Your task >>
Find the line with "(Cainelli et al., 2018)". Repeat it and each line after it, exactly, down to the end of the records below.
++++++
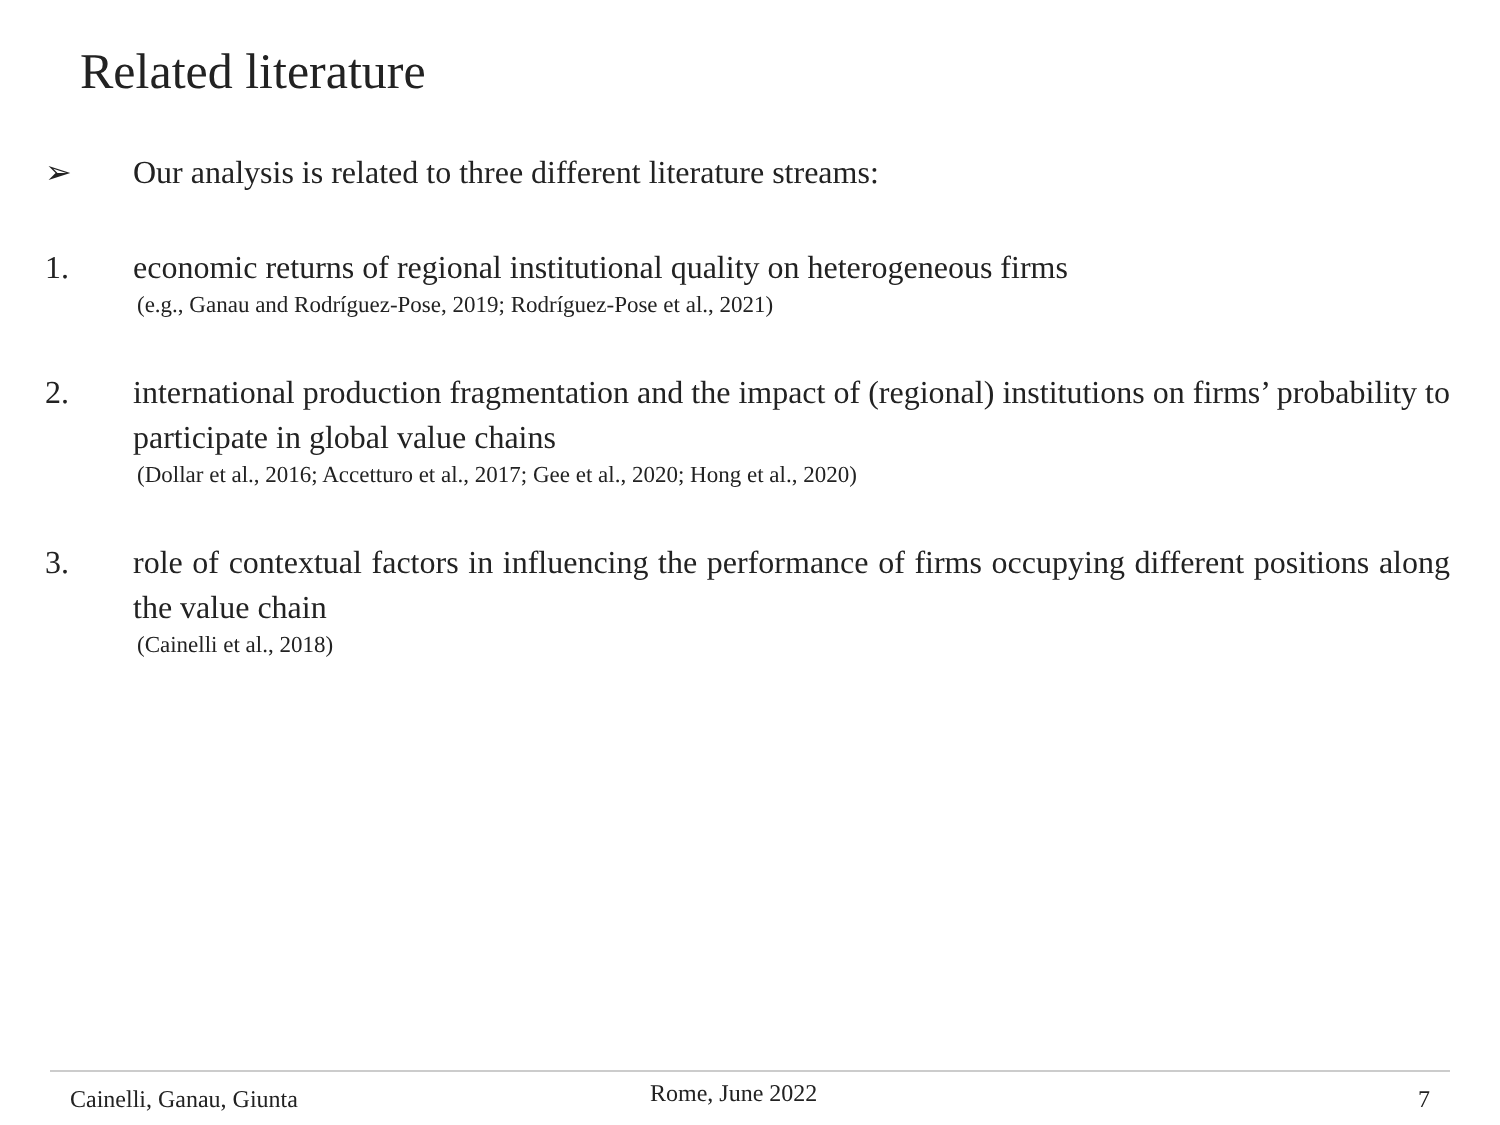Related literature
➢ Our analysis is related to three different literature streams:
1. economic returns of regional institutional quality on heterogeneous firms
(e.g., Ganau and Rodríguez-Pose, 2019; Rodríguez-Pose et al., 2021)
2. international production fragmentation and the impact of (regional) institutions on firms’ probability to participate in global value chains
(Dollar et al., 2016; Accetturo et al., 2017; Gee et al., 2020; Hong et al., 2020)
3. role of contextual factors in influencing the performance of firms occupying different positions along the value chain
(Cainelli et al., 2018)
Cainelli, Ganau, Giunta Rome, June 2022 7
++++++
Exercise response >>
(Cainelli et al., 2018)
Cainelli, Ganau, Giunta Rome, June 2022 7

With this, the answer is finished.